Начальный эпизод первой главы, связанный с распитием абрикосовой, на наш взгляд, имеет некоторое отношение к пушкинскому «Пророку» и пародийно отражает ситуацию, в которую попадает читатель, приступающий к книге. Он томим духовной жаждою и находится на перепутье (Патриаршие пруды — место этого читательского перепутья в проекции на поэтический мир романа; для Левия Матвея это перепутье находится там, где он бросил на дорогу ранее собранные деньги, для мастера — там, где он, найдя деньги (выиграв крупную сумму по облигации), бросил прежнюю жизнь и начал сочинять роман о Пилате, для Ивана — в палате клиники Стравинского, где он в присутствии таинственного мастера отказался от карьеры поэта). Его читательская судьба будет зависеть от того, какой выбор он сделает на перепутье: пойдёт за Иваном — попадёт в сумасшедший дом, где будет видеть сны, интереснее которых ничего нет на свете; пойдёт за Берлиозом в надежде получить «разъяснения» — голову потеряет в прямом смысле, то есть будет казнён как читатель и не узнает продолжения истории, снов не увидит. Альтернатива потрясающая: или оказаться с безумной головой, или без умной головы. Аналогичная ситуация — с жаждущим будущего слова (профессора Буслова) «пророком», одиноким и томящимся жаждой — складывается в зачине «Адама и Евы», где неизвестно откуда взявшийся профессор Ефросимов очень напоминает Воланда, а бросающий в него кирпич Маркизов — Ивана. Наблюдая, как складывается в романе судьба Ивана и Берлиоза, читатель видит изображёнными варианты своего со-бытия с миром чужого слова (которое впоследствии должно стать своим словом).

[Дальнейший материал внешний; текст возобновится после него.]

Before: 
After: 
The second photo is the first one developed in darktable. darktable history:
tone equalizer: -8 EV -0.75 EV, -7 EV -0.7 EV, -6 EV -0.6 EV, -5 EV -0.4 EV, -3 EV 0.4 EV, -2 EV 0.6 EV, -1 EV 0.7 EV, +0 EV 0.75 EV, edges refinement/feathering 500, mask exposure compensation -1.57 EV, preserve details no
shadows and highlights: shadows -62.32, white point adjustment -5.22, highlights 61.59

Иван и Берлиоз — две составляющие читательского метаобраза, раздвоенное читательское «я». Раздвоение читателя предшествует раздвоению Ивана, так как сам процесс чтения для затекстового читателя начинается раньше, чем для читателя изображённого (начало чтения маркировано первым заголовком). Два «я» читателя — «я» поэтическое, наделённое даром воображения, «девственно чистое» (не «испорченное» знанием), внушаемое и верующее, и «я» прагматическое, сомневающееся, не подверженное иллюзиям и требующее доказательств («я»-редактор, цензор).
Берлиоз несостоятелен как читатель: он не только не верит сам в достоверность рассказанного профессором, но мешает поверить Ивану, который располагает такой способностью (недаром Иисус в его антирелигиозной поэме «получился ну совершенно как живой, хотя и не привлекающий к себе персонаж»1).
Берлиоз «привит» от дурмана обольстителей-мистиков, неслучайно он, в отличие от Бездомного, не курит (привычка к курению маркирует склонность персонажа к одурманиванию, фантазированию, впадению в транс; «очень много курит» Ефросимов, Маркизов дружит с Кубиком (деталь двусмысленная, возможно, указывающая на наркотическую зависимость героя); кроме того, в русской старообрядческой и сектантской традиции сатанинский табак противопоставлялся сакральному «курительному составу» (ладану), табакерка была негативным адекватом Священного Писания2).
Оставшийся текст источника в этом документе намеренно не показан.